Timothy Williams’s Brightburn should have been the film to worry about as a rallying cry for bullied and awkward young white men. The film slipped under the radar but tells the story of a young boy who feels mistreated and victimized. The young boy happens to have superpowers and uses them to extract revenge on his parents and perceived enemies. The film crystallizes the all too common sense of alienation, rejection, and loss of entitlement that so many young men face in the United States today. It is also a subversive power fantasy that the viewer can vicariously experience; especially if that viewer can relate to the main character-Joker is not nearly as as “dangerous” or provocative.

Historically, artists have always pushed boundaries and challenged convention. They rejected enforced conformity and shunned coercion and the dictates of society or authority to impose restraints on their expression.

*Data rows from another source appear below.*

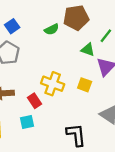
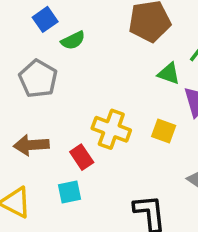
blue square: (12, 26) -> (45, 19), moved
green semicircle: (52, 29) -> (73, 40), moved

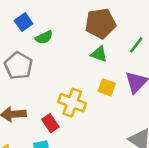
green triangle: (169, 73) -> (99, 54), moved
yellow square: (164, 131) -> (107, 87), moved

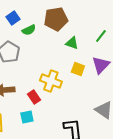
brown pentagon: (100, 23) -> (56, 19), moved

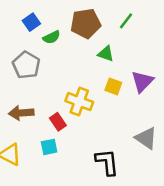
green line: (101, 36) -> (126, 21), moved

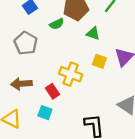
green semicircle: (52, 37) -> (57, 24), moved
cyan square: (49, 147) -> (45, 113), turned 32

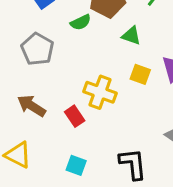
brown arrow: (21, 84) -> (31, 106), turned 36
cyan square: (45, 113) -> (76, 165), moved

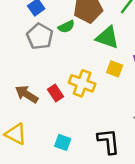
green triangle: (131, 36) -> (107, 37), size x1.5
gray pentagon: (37, 49) -> (40, 36), moved
red rectangle: (75, 116) -> (55, 93), moved

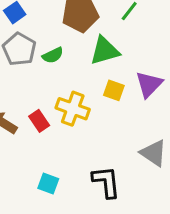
green semicircle: (66, 27) -> (53, 55), moved
green triangle: (107, 37) -> (105, 51), turned -35

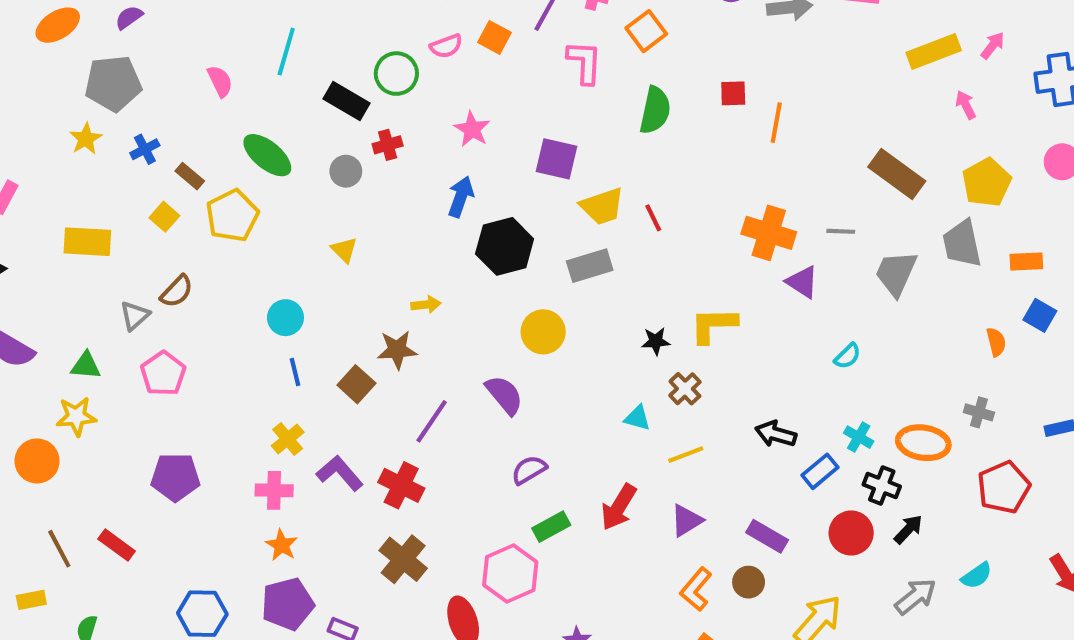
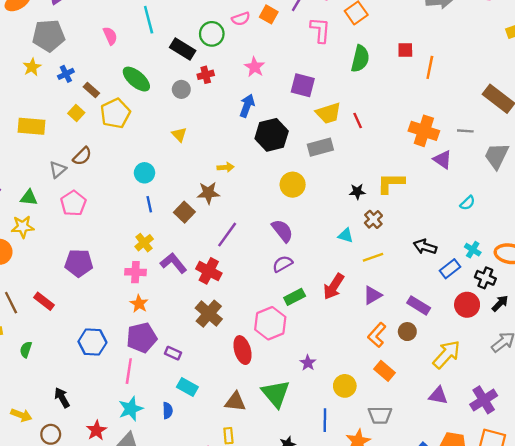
cyan line: (286, 52) -> (149, 20), turned -32
purple semicircle: (504, 395) -> (282, 231), moved

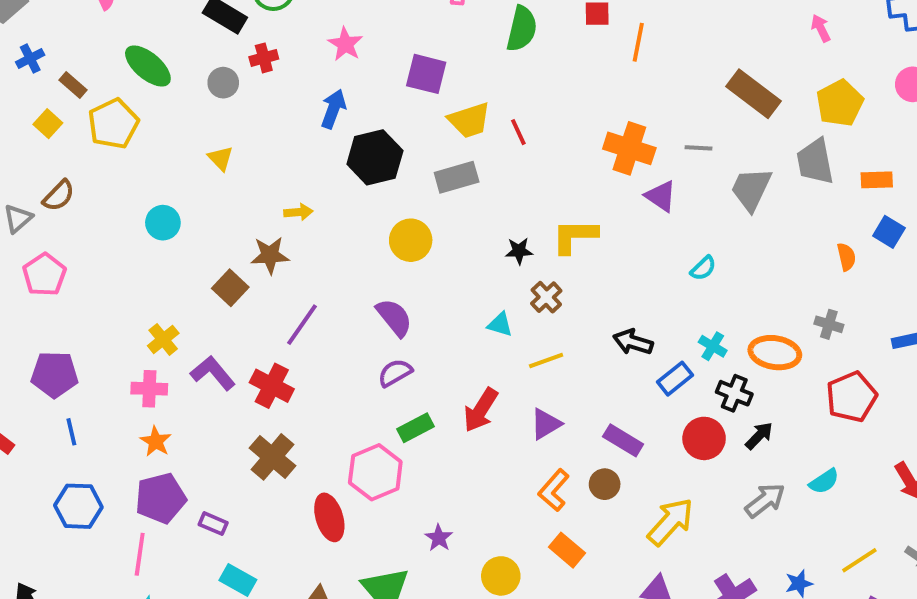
blue line: (149, 204) -> (71, 432), moved

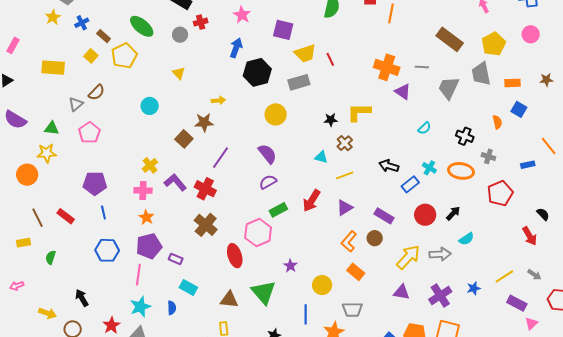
black cross: (734, 393) -> (465, 136), moved
cyan semicircle: (824, 481) -> (466, 239), moved
gray arrow: (765, 500) -> (440, 254), moved, turned 35

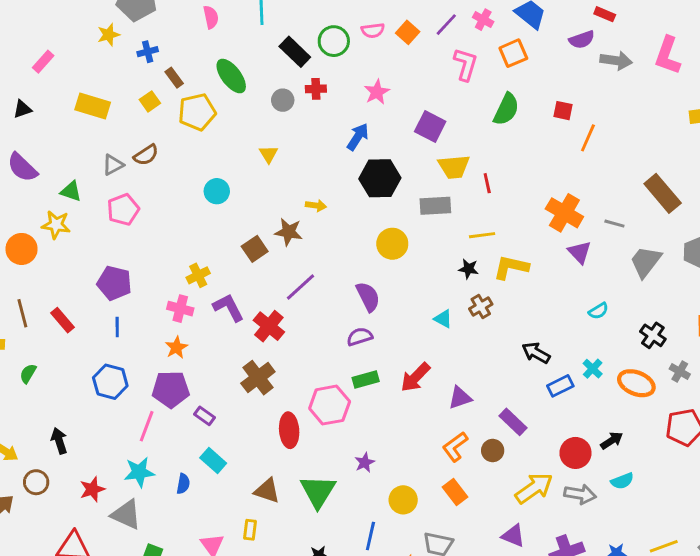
yellow line: (345, 175) -> (482, 235), moved
red circle: (425, 215) -> (575, 453), moved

The Joker filmmakers allowed the zeitgeist to dictate the course or certain aspects of the film – they compromised in order to either avoid conflict or controversy or appease people who were going to hate the movie either way – art making held hostage by outside interference usually results in a mediocrity. One need only to look at Stanley Kubrick’s last film Eyes Wide Shut (1999) for an example of studio interference which compromised the artistic vision of the filmmaker.

The Joker has become a major Hollywood success, so there are likely to be many similar films to follow. But sadly, the film has little artistic or narrative merit. The filmmakers managed to make a Joker film that gives us the form of Joker, but none of his essence- which apparently is good enough for mass appeal. The controversy petered out in the aftermath of the film’s release; if anything the critics who feared it should have cheered, but of course the content of the film was never the point in the age of symbolic demonstrations of morality and cathartic political performance meant for public preening and reputation enhancement more that actually changing anything. The fear that this would be a nihilistic film inspiring young white lonely men to violence was totally unfounded – in fact it is a film about the privations of austerity and lack of social funding for disadvantaged people that happened to have a comic book villain in it.